▶ [Exercise prompt]
Two lines mark the range in the entries below: the one holding "8 октября, 12:33" and the one holding "értice de cara". Set down those two and all lines between them, exactly.

Start of Input data

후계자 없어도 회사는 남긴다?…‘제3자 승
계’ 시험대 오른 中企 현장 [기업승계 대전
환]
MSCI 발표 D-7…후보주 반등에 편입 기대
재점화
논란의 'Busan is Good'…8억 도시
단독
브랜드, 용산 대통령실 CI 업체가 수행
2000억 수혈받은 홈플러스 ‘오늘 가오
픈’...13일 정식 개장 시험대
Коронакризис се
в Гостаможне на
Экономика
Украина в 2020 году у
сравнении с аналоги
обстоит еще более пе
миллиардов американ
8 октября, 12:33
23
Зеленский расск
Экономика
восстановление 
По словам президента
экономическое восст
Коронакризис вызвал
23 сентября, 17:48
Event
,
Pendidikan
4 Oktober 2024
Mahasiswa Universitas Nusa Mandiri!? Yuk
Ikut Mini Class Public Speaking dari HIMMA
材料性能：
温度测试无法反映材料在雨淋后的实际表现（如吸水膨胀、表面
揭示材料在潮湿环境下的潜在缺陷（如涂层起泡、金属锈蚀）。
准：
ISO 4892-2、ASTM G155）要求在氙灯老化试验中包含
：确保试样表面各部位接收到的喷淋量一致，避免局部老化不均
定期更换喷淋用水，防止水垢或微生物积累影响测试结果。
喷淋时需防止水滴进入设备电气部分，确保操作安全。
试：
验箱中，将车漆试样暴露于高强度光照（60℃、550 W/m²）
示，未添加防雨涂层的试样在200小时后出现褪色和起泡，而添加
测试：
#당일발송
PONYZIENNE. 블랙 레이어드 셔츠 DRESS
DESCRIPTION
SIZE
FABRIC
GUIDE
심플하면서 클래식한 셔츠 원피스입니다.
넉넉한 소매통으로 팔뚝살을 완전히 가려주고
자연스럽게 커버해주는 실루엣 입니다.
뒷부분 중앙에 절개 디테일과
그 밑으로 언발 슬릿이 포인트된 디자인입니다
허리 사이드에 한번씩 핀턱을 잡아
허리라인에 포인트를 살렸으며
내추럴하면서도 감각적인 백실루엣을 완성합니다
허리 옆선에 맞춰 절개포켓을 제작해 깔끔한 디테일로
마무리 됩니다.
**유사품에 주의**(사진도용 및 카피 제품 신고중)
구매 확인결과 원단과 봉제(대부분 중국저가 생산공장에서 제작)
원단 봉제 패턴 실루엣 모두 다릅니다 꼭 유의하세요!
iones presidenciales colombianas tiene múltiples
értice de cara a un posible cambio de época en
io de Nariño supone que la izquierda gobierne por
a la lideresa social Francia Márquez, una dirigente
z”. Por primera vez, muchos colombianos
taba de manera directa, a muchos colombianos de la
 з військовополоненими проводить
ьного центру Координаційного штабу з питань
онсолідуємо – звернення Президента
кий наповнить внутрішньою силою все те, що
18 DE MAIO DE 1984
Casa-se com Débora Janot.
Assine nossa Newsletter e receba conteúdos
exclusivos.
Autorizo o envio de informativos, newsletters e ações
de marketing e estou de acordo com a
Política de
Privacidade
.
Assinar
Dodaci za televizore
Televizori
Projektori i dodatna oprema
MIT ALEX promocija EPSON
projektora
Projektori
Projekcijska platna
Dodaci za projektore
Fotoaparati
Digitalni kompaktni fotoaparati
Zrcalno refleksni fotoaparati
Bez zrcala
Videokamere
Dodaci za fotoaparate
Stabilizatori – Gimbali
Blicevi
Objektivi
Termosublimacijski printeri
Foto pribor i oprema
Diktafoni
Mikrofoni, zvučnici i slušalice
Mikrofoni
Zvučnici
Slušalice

End of Input data

▶ [Solution to this task]
8 октября, 12:33
23
Зеленский расск
Экономика
восстановление 
По словам президента
экономическое восст
Коронакризис вызвал
23 сентября, 17:48
Event
,
Pendidikan
4 Oktober 2024
Mahasiswa Universitas Nusa Mandiri!? Yuk
Ikut Mini Class Public Speaking dari HIMMA
材料性能：
温度测试无法反映材料在雨淋后的实际表现（如吸水膨胀、表面
揭示材料在潮湿环境下的潜在缺陷（如涂层起泡、金属锈蚀）。
准：
ISO 4892-2、ASTM G155）要求在氙灯老化试验中包含
：确保试样表面各部位接收到的喷淋量一致，避免局部老化不均
定期更换喷淋用水，防止水垢或微生物积累影响测试结果。
喷淋时需防止水滴进入设备电气部分，确保操作安全。
试：
验箱中，将车漆试样暴露于高强度光照（60℃、550 W/m²）
示，未添加防雨涂层的试样在200小时后出现褪色和起泡，而添加
测试：
#당일발송
PONYZIENNE. 블랙 레이어드 셔츠 DRESS
DESCRIPTION
SIZE
FABRIC
GUIDE
심플하면서 클래식한 셔츠 원피스입니다.
넉넉한 소매통으로 팔뚝살을 완전히 가려주고
자연스럽게 커버해주는 실루엣 입니다.
뒷부분 중앙에 절개 디테일과
그 밑으로 언발 슬릿이 포인트된 디자인입니다
허리 사이드에 한번씩 핀턱을 잡아
허리라인에 포인트를 살렸으며
내추럴하면서도 감각적인 백실루엣을 완성합니다
허리 옆선에 맞춰 절개포켓을 제작해 깔끔한 디테일로
마무리 됩니다.
**유사품에 주의**(사진도용 및 카피 제품 신고중)
구매 확인결과 원단과 봉제(대부분 중국저가 생산공장에서 제작)
원단 봉제 패턴 실루엣 모두 다릅니다 꼭 유의하세요!
iones presidenciales colombianas tiene múltiples
értice de cara a un posible cambio de época en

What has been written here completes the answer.